[Dataset rows]

◇ ◇ ◇ ◇ ◇ ◇ ◇

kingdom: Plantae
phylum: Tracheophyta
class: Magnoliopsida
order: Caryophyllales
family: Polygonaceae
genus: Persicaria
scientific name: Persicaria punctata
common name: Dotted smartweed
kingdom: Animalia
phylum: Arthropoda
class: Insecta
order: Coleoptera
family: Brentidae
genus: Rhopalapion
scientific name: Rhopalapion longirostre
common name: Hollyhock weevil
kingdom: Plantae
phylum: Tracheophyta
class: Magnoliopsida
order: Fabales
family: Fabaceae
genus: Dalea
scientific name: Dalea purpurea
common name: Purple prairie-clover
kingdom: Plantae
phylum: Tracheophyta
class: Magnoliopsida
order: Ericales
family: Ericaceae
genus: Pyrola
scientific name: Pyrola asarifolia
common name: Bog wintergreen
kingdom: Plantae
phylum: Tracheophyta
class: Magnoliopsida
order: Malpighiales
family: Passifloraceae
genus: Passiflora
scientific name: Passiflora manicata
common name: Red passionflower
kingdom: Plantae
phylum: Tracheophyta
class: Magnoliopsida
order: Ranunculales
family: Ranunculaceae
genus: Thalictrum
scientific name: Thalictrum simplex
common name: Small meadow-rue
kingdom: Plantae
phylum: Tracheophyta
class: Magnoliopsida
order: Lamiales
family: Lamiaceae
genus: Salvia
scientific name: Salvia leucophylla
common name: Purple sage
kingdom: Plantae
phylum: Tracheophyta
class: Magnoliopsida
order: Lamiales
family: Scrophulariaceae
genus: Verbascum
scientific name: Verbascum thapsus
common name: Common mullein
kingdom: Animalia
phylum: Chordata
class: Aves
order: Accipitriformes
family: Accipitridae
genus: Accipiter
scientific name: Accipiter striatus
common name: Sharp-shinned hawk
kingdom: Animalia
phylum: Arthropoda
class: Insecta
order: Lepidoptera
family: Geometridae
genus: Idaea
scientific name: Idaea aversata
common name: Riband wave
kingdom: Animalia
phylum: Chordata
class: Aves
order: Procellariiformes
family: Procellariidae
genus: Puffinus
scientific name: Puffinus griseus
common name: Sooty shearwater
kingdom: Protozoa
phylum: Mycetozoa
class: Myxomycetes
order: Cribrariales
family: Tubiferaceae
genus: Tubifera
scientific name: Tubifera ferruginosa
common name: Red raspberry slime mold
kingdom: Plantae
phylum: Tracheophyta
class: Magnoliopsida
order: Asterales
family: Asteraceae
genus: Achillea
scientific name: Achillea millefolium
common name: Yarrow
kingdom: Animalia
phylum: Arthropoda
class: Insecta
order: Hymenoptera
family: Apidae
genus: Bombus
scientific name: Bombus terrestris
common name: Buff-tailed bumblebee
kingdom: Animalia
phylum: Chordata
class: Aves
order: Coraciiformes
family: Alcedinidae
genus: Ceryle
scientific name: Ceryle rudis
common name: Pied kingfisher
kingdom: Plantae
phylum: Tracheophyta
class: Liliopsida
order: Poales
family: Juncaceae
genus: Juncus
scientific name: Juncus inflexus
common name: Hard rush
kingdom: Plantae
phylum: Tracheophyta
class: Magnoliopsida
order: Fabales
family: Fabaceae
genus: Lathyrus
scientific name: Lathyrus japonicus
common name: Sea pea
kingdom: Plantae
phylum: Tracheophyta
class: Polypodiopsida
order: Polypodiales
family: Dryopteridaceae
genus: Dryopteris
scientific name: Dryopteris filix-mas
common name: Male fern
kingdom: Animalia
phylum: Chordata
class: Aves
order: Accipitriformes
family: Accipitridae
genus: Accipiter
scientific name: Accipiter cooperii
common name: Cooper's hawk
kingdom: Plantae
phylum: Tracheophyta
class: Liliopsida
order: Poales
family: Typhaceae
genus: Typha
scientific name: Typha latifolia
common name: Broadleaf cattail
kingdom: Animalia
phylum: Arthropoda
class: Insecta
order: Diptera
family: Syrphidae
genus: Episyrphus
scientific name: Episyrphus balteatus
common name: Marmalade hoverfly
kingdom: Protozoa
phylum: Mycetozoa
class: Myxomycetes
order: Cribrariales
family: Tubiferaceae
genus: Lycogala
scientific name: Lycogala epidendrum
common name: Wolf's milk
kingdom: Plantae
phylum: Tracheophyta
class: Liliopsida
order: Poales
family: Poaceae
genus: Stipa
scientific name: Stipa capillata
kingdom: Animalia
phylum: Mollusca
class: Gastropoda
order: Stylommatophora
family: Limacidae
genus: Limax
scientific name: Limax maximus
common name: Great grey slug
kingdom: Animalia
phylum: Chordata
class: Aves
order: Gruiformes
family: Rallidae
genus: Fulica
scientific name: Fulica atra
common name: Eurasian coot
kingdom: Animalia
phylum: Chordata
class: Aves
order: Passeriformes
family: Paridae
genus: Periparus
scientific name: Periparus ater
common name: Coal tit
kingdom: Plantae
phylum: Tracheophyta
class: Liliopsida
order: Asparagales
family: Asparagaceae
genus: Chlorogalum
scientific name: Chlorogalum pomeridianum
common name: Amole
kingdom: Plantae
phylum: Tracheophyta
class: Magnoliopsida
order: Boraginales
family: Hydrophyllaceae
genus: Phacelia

◇ ◇ ◇ ◇ ◇ ◇ ◇

> _To be done_:
Reproduce the lines above verbatim, all of them.

> _Finished answer_:
kingdom: Plantae
phylum: Tracheophyta
class: Magnoliopsida
order: Caryophyllales
family: Polygonaceae
genus: Persicaria
scientific name: Persicaria punctata
common name: Dotted smartweed
kingdom: Animalia
phylum: Arthropoda
class: Insecta
order: Coleoptera
family: Brentidae
genus: Rhopalapion
scientific name: Rhopalapion longirostre
common name: Hollyhock weevil
kingdom: Plantae
phylum: Tracheophyta
class: Magnoliopsida
order: Fabales
family: Fabaceae
genus: Dalea
scientific name: Dalea purpurea
common name: Purple prairie-clover
kingdom: Plantae
phylum: Tracheophyta
class: Magnoliopsida
order: Ericales
family: Ericaceae
genus: Pyrola
scientific name: Pyrola asarifolia
common name: Bog wintergreen
kingdom: Plantae
phylum: Tracheophyta
class: Magnoliopsida
order: Malpighiales
family: Passifloraceae
genus: Passiflora
scientific name: Passiflora manicata
common name: Red passionflower
kingdom: Plantae
phylum: Tracheophyta
class: Magnoliopsida
order: Ranunculales
family: Ranunculaceae
genus: Thalictrum
scientific name: Thalictrum simplex
common name: Small meadow-rue
kingdom: Plantae
phylum: Tracheophyta
class: Magnoliopsida
order: Lamiales
family: Lamiaceae
genus: Salvia
scientific name: Salvia leucophylla
common name: Purple sage
kingdom: Plantae
phylum: Tracheophyta
class: Magnoliopsida
order: Lamiales
family: Scrophulariaceae
genus: Verbascum
scientific name: Verbascum thapsus
common name: Common mullein
kingdom: Animalia
phylum: Chordata
class: Aves
order: Accipitriformes
family: Accipitridae
genus: Accipiter
scientific name: Accipiter striatus
common name: Sharp-shinned hawk
kingdom: Animalia
phylum: Arthropoda
class: Insecta
order: Lepidoptera
family: Geometridae
genus: Idaea
scientific name: Idaea aversata
common name: Riband wave
kingdom: Animalia
phylum: Chordata
class: Aves
order: Procellariiformes
family: Procellariidae
genus: Puffinus
scientific name: Puffinus griseus
common name: Sooty shearwater
kingdom: Protozoa
phylum: Mycetozoa
class: Myxomycetes
order: Cribrariales
family: Tubiferaceae
genus: Tubifera
scientific name: Tubifera ferruginosa
common name: Red raspberry slime mold
kingdom: Plantae
phylum: Tracheophyta
class: Magnoliopsida
order: Asterales
family: Asteraceae
genus: Achillea
scientific name: Achillea millefolium
common name: Yarrow
kingdom: Animalia
phylum: Arthropoda
class: Insecta
order: Hymenoptera
family: Apidae
genus: Bombus
scientific name: Bombus terrestris
common name: Buff-tailed bumblebee
kingdom: Animalia
phylum: Chordata
class: Aves
order: Coraciiformes
family: Alcedinidae
genus: Ceryle
scientific name: Ceryle rudis
common name: Pied kingfisher
kingdom: Plantae
phylum: Tracheophyta
class: Liliopsida
order: Poales
family: Juncaceae
genus: Juncus
scientific name: Juncus inflexus
common name: Hard rush
kingdom: Plantae
phylum: Tracheophyta
class: Magnoliopsida
order: Fabales
family: Fabaceae
genus: Lathyrus
scientific name: Lathyrus japonicus
common name: Sea pea
kingdom: Plantae
phylum: Tracheophyta
class: Polypodiopsida
order: Polypodiales
family: Dryopteridaceae
genus: Dryopteris
scientific name: Dryopteris filix-mas
common name: Male fern
kingdom: Animalia
phylum: Chordata
class: Aves
order: Accipitriformes
family: Accipitridae
genus: Accipiter
scientific name: Accipiter cooperii
common name: Cooper's hawk
kingdom: Plantae
phylum: Tracheophyta
class: Liliopsida
order: Poales
family: Typhaceae
genus: Typha
scientific name: Typha latifolia
common name: Broadleaf cattail
kingdom: Animalia
phylum: Arthropoda
class: Insecta
order: Diptera
family: Syrphidae
genus: Episyrphus
scientific name: Episyrphus balteatus
common name: Marmalade hoverfly
kingdom: Protozoa
phylum: Mycetozoa
class: Myxomycetes
order: Cribrariales
family: Tubiferaceae
genus: Lycogala
scientific name: Lycogala epidendrum
common name: Wolf's milk
kingdom: Plantae
phylum: Tracheophyta
class: Liliopsida
order: Poales
family: Poaceae
genus: Stipa
scientific name: Stipa capillata
kingdom: Animalia
phylum: Mollusca
class: Gastropoda
order: Stylommatophora
family: Limacidae
genus: Limax
scientific name: Limax maximus
common name: Great grey slug
kingdom: Animalia
phylum: Chordata
class: Aves
order: Gruiformes
family: Rallidae
genus: Fulica
scientific name: Fulica atra
common name: Eurasian coot
kingdom: Animalia
phylum: Chordata
class: Aves
order: Passeriformes
family: Paridae
genus: Periparus
scientific name: Periparus ater
common name: Coal tit
kingdom: Plantae
phylum: Tracheophyta
class: Liliopsida
order: Asparagales
family: Asparagaceae
genus: Chlorogalum
scientific name: Chlorogalum pomeridianum
common name: Amole
kingdom: Plantae
phylum: Tracheophyta
class: Magnoliopsida
order: Boraginales
family: Hydrophyllaceae
genus: Phacelia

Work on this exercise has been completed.